Making Difficult Decisions

Your child has a rare and challenging tumor and many difficult decisions will have to be made along the way. It is helpful to have conversations about the different types of situations that may come up before they actually do; that way your family and your child (if he/she is old enough to help make decisions about his/her health) will be able to talk about these situations openly and honestly. Some of these decisions may be difficult to talk about, so talking about them early, when there is no urgency, can make it easier if the need arises to make urgent decisions. Your social worker will be a wonderful resource to help you, your family, and your child talk together about difficult decisions. These are some helpful tips about making difficult decisions.

  • Honesty: Have open discussions with your family and your child (if he/she is old enough to understand and participate in decisions about his/her health) about your child's diagnosis of DIPG and what the prognosis is, according to your doctor or nurse practitioner. Most children are thinking about these things, even if they are not talking about them. Sometimes your child's imagination may be worse than reality, so talking about what may or may not be happening will actually help him/her worry less. Be honest and do not lie to your child. Children are usually very good about figuring out when parents are lying to them.

  • Hope for the best and prepare for the worst: Your health care team is working very hard to treat the DIPG and help your child. They may or may not have given you statistics about cure rates and/or relapse rates for DIPG. However, statistics really do not mean a thing, because for your one child, there will either be a 100% cure or not. Try not to let statistics keep you from enjoying life in the moment. Enjoy every day with your child. Keep your hopes up that your child will be that 100%, but talk with your health care team about what to expect if your child does not survive the DIPG.

  • Five Wishes™ or My Wishes™ or Go Wish™ Cards: Some children and families find it hard to talk about making difficult decisions and/or facing end-of-life care decisions. Be sure to talk with your social worker about your concerns.You may also find it helpful to talk with a counselor or psychologist. Several other tools can also help you with these conversations, such as Five Wishes™ and My Wishes™, which are decision-making tools. Five Wishes™ is a set of questions for older children, adolescents, and young adults, and My Wishes™ is better suited for younger children or developmentally delayed children. These tools have several different questions about who your child might want to make decisions for him/her if he/she is not able to, and other health care decisions he/she might want people to know about. Go Wish™ Cards are like playing cards that have phrases about health care decisions written on them. Ask your health care team if you can have a copy of these tools to use at home.
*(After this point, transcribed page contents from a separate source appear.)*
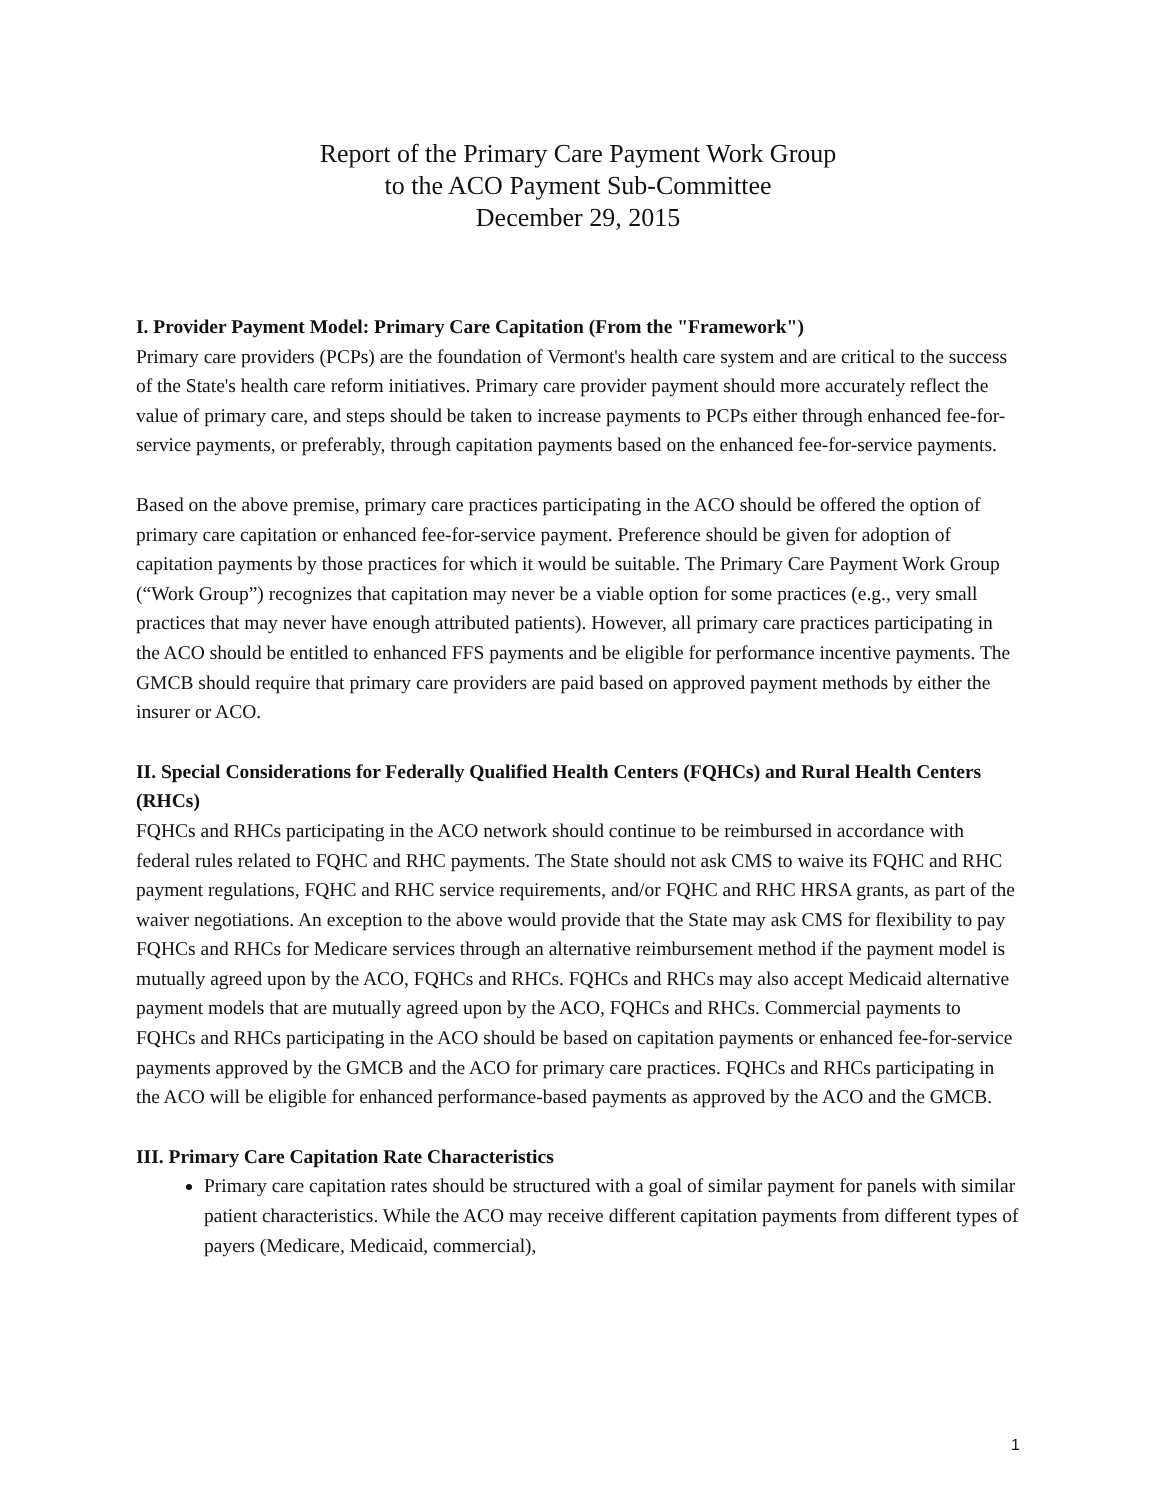Report of the Primary Care Payment Work Group
to the ACO Payment Sub-Committee
December 29, 2015
I. Provider Payment Model: Primary Care Capitation (From the "Framework")
Primary care providers (PCPs) are the foundation of Vermont's health care system and are critical to the success of the State's health care reform initiatives. Primary care provider payment should more accurately reflect the value of primary care, and steps should be taken to increase payments to PCPs either through enhanced fee-for-service payments, or preferably, through capitation payments based on the enhanced fee-for-service payments.
Based on the above premise, primary care practices participating in the ACO should be offered the option of primary care capitation or enhanced fee-for-service payment. Preference should be given for adoption of capitation payments by those practices for which it would be suitable. The Primary Care Payment Work Group (“Work Group”) recognizes that capitation may never be a viable option for some practices (e.g., very small practices that may never have enough attributed patients). However, all primary care practices participating in the ACO should be entitled to enhanced FFS payments and be eligible for performance incentive payments. The GMCB should require that primary care providers are paid based on approved payment methods by either the insurer or ACO.
II. Special Considerations for Federally Qualified Health Centers (FQHCs) and Rural Health Centers (RHCs)
FQHCs and RHCs participating in the ACO network should continue to be reimbursed in accordance with federal rules related to FQHC and RHC payments. The State should not ask CMS to waive its FQHC and RHC payment regulations, FQHC and RHC service requirements, and/or FQHC and RHC HRSA grants, as part of the waiver negotiations. An exception to the above would provide that the State may ask CMS for flexibility to pay FQHCs and RHCs for Medicare services through an alternative reimbursement method if the payment model is mutually agreed upon by the ACO, FQHCs and RHCs. FQHCs and RHCs may also accept Medicaid alternative payment models that are mutually agreed upon by the ACO, FQHCs and RHCs. Commercial payments to FQHCs and RHCs participating in the ACO should be based on capitation payments or enhanced fee-for-service payments approved by the GMCB and the ACO for primary care practices. FQHCs and RHCs participating in the ACO will be eligible for enhanced performance-based payments as approved by the ACO and the GMCB.
III. Primary Care Capitation Rate Characteristics
Primary care capitation rates should be structured with a goal of similar payment for panels with similar patient characteristics. While the ACO may receive different capitation payments from different types of payers (Medicare, Medicaid, commercial),
1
Your local hospital might use other tools that are equally as good as the ones mentioned here.

  • Other books and pamphlets: Several wonderful books are available to help you with making difficult decisions. Ask your health care team to recommend some of these to you.

While the journey through DIPG treatment can be physically and emotionally challenging for both you and your child, the advice listed above can help you feel more prepared to care for your child at home. Remember that your health care team is there to support you through this difficult time, as are parent support groups led by others who have walked the same path your family is now walking. Reach out and ask for the help you need to best care for your child with DIPG.